** Assignment **
From the records below, select each line that contains the string "trans", and copy every such line.

#####

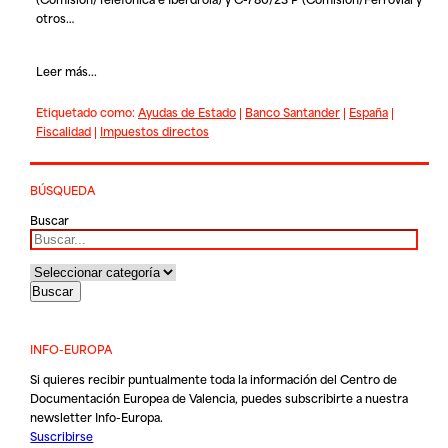
otros…
Leer más...
Etiquetado como:
Ayudas de Estado
|
Banco Santander
|
España
|
Fiscalidad
|
Impuestos directos
BÚSQUEDA
Buscar
INFO-EUROPA
Si quieres recibir puntualmente toda la información del Centro de
Documentación Europea de Valencia, puedes subscribirte a nuestra
newsletter Info-Europa.
Suscribirse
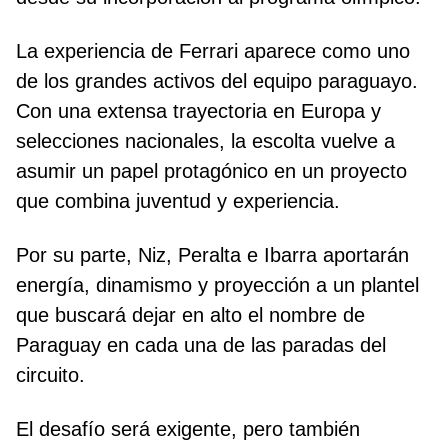
La experiencia de Ferrari aparece como uno
de los grandes activos del equipo paraguayo.
Con una extensa trayectoria en Europa y
selecciones nacionales, la escolta vuelve a
asumir un papel protagónico en un proyecto
que combina juventud y experiencia.
Por su parte, Niz, Peralta e Ibarra aportarán
energía, dinamismo y proyección a un plantel
que buscará dejar en alto el nombre de
Paraguay en cada una de las paradas del
circuito.
El desafío será exigente, pero también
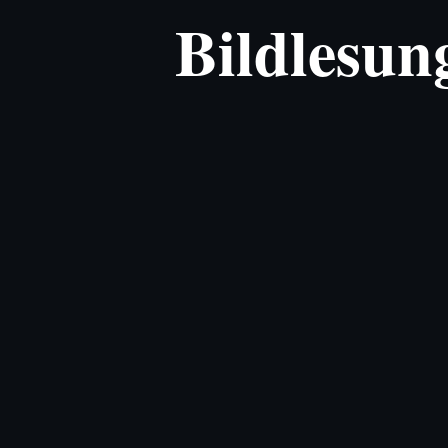
Bildlesun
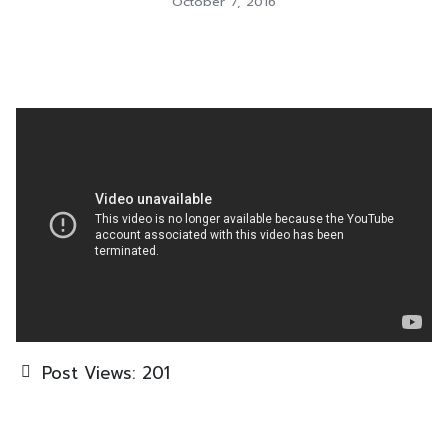
October 7, 2016
Post Views:
201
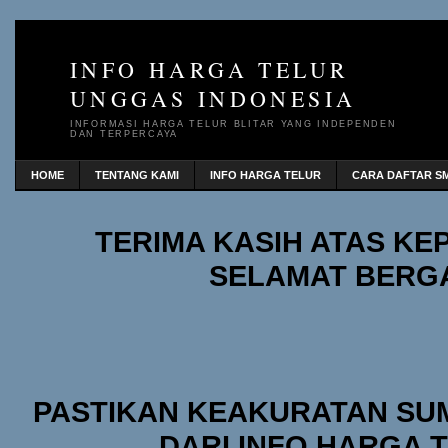
INFO HARGA TELUR
UNGGAS INDONESIA
INFORMASI HARGA TELUR BLITAR YANG INDEPENDEN
DAN TERPERCAYA
HOME
TENTANG KAMI
INFO HARGA TELUR
CARA DAFTAR SM
TERIMA KASIH ATAS K
SELAMAT BERG
PASTIKAN KEAKURATAN SU
DARI INFO HARGA 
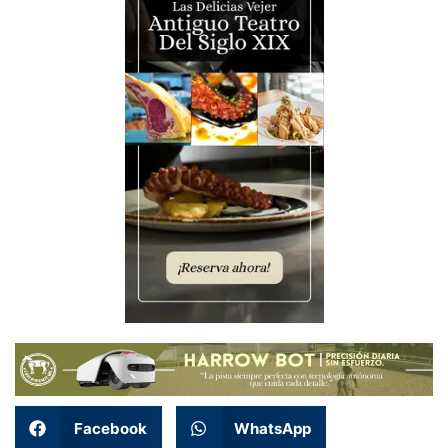
Facebook
WhatsApp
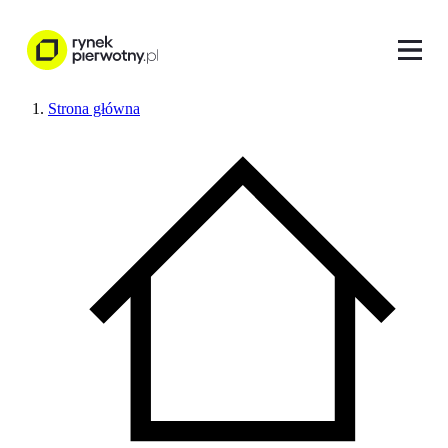
Strona główna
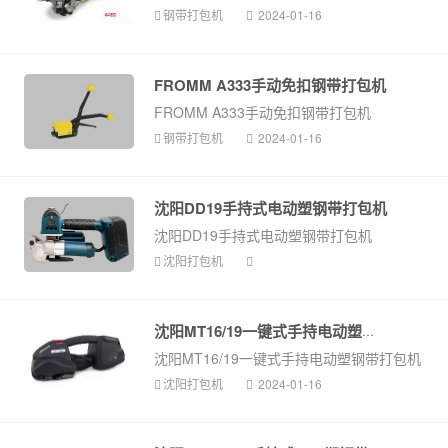
钢带打包机
2024-01-16
FROMM A333手动免扣钢带打包机
FROMM A333手动免扣钢带打包机
钢带打包机
2024-01-16
沈阳DD19手持式电动塑钢带打包机
沈阳DD19手持式电动塑钢带打包机
沈阳打包机
沈阳MT16/19一键式手持电动塑钢带打...
沈阳MT16/19一键式手持电动塑钢带打包机
沈阳打包机
2024-01-16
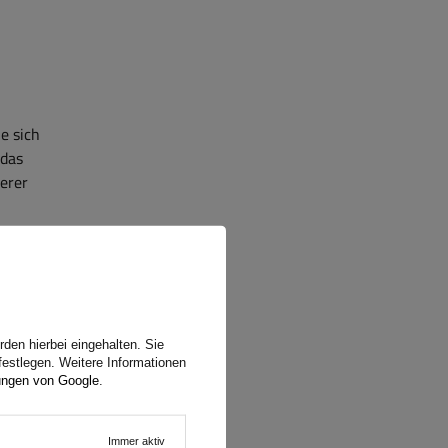
e sich
 das
erer
den hierbei eingehalten. Sie
 von
festlegen. Weitere Informationen
ungen von Google
.
Immer aktiv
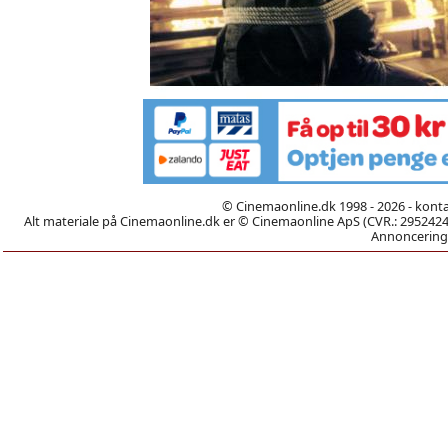
© Cinemaonline.dk 1998 - 2026 - kont
Alt materiale på Cinemaonline.dk er © Cinemaonline ApS (CVR.: 29524246)
Annoncering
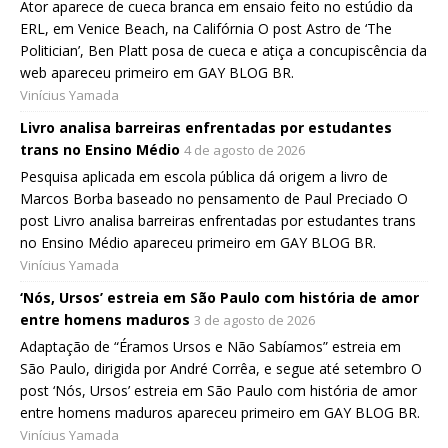
Ator aparece de cueca branca em ensaio feito no estúdio da
ERL, em Venice Beach, na Califórnia O post Astro de ‘The
Politician’, Ben Platt posa de cueca e atiça a concupiscência da
web apareceu primeiro em GAY BLOG BR.
Vinícius Yamada
Livro analisa barreiras enfrentadas por estudantes
trans no Ensino Médio
4 de agosto de 2026
Pesquisa aplicada em escola pública dá origem a livro de
Marcos Borba baseado no pensamento de Paul Preciado O
post Livro analisa barreiras enfrentadas por estudantes trans
no Ensino Médio apareceu primeiro em GAY BLOG BR.
Vinícius Yamada
‘Nós, Ursos’ estreia em São Paulo com história de amor
entre homens maduros
3 de agosto de 2026
Adaptação de “Éramos Ursos e Não Sabíamos” estreia em
São Paulo, dirigida por André Corrêa, e segue até setembro O
post ‘Nós, Ursos’ estreia em São Paulo com história de amor
entre homens maduros apareceu primeiro em GAY BLOG BR.
Vinícius Yamada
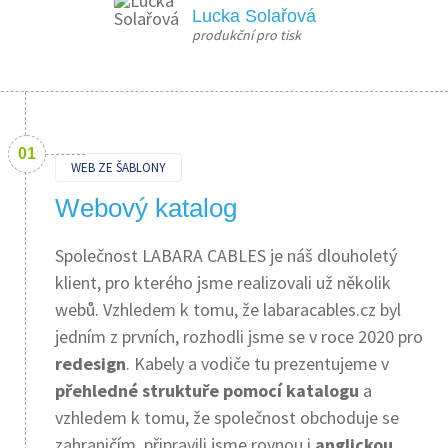
Lucka Solařová
produkční pro tisk
WEB ZE ŠABLONY
Webový katalog
Společnost LABARA CABLES je náš dlouholetý
klient, pro kterého jsme realizovali už několik
webů. Vzhledem k tomu, že labaracables.cz byl
jedním z prvních, rozhodli jsme se v roce 2020 pro
redesign
. Kabely a vodiče tu prezentujeme v
přehledné struktuře pomocí katalogu
a
vzhledem k tomu, že společnost obchoduje se
zahraničím, připravili jsme rovnou i
anglickou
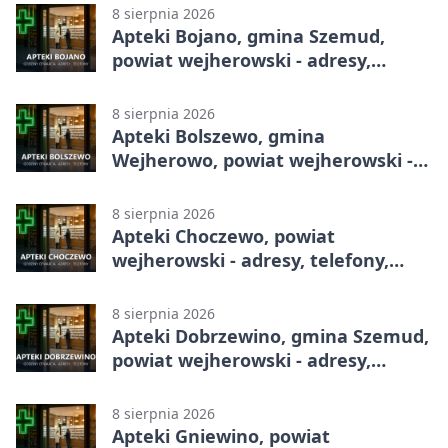
8 sierpnia 2026
Apteki Bojano, gmina Szemud,
powiat wejherowski - adresy,
telefony, godziny otwarcia
8 sierpnia 2026
Apteki Bolszewo, gmina
Wejherowo, powiat wejherowski -
adresy, telefony, godziny otwarcia
8 sierpnia 2026
Apteki Choczewo, powiat
wejherowski - adresy, telefony,
godziny otwarcia
8 sierpnia 2026
Apteki Dobrzewino, gmina Szemud,
powiat wejherowski - adresy,
telefony, godziny otwarcia
8 sierpnia 2026
Apteki Gniewino, powiat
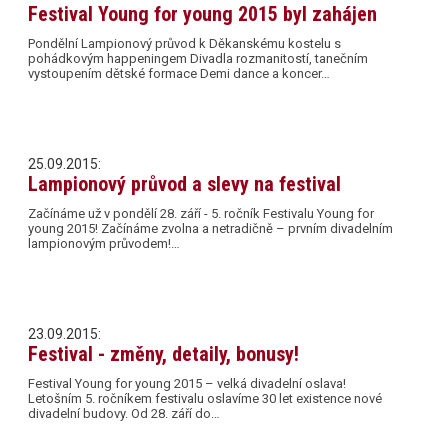
Festival Young for young 2015 byl zahájen
Pondělní Lampionový průvod k Děkanskému kostelu s
pohádkovým happeningem Divadla rozmanitostí, tanečním
vystoupením dětské formace Demi dance a koncer…
25.09.2015:
Lampionový průvod a slevy na festival
Začínáme už v pondělí 28. září - 5. ročník Festivalu Young for
young 2015! Začínáme zvolna a netradičně – prvním divadelním
lampionovým průvodem!…
23.09.2015:
Festival - změny, detaily, bonusy!
Festival Young for young 2015 – velká divadelní oslava!
Letošním 5. ročníkem festivalu oslavíme 30 let existence nové
divadelní budovy. Od 28. září do…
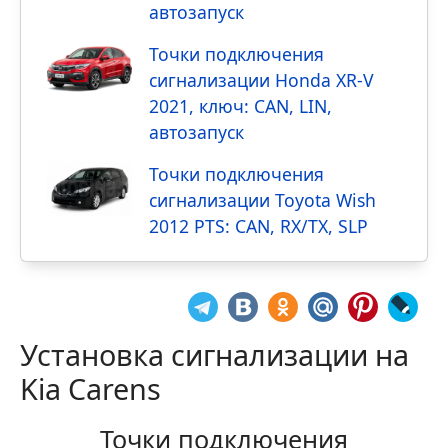
автозапуск
Точки подключения
сигнализации Honda XR-V
2021, ключ: CAN, LIN,
автозапуск
Точки подключения
сигнализации Toyota Wish
2012 PTS: CAN, RX/TX, SLP
Установка сигнализации на
Kia Carens
Точки подключения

#####

** Exercise response **
trans no Ensino Médio
post Livro analisa barreiras enfrentadas por estudantes trans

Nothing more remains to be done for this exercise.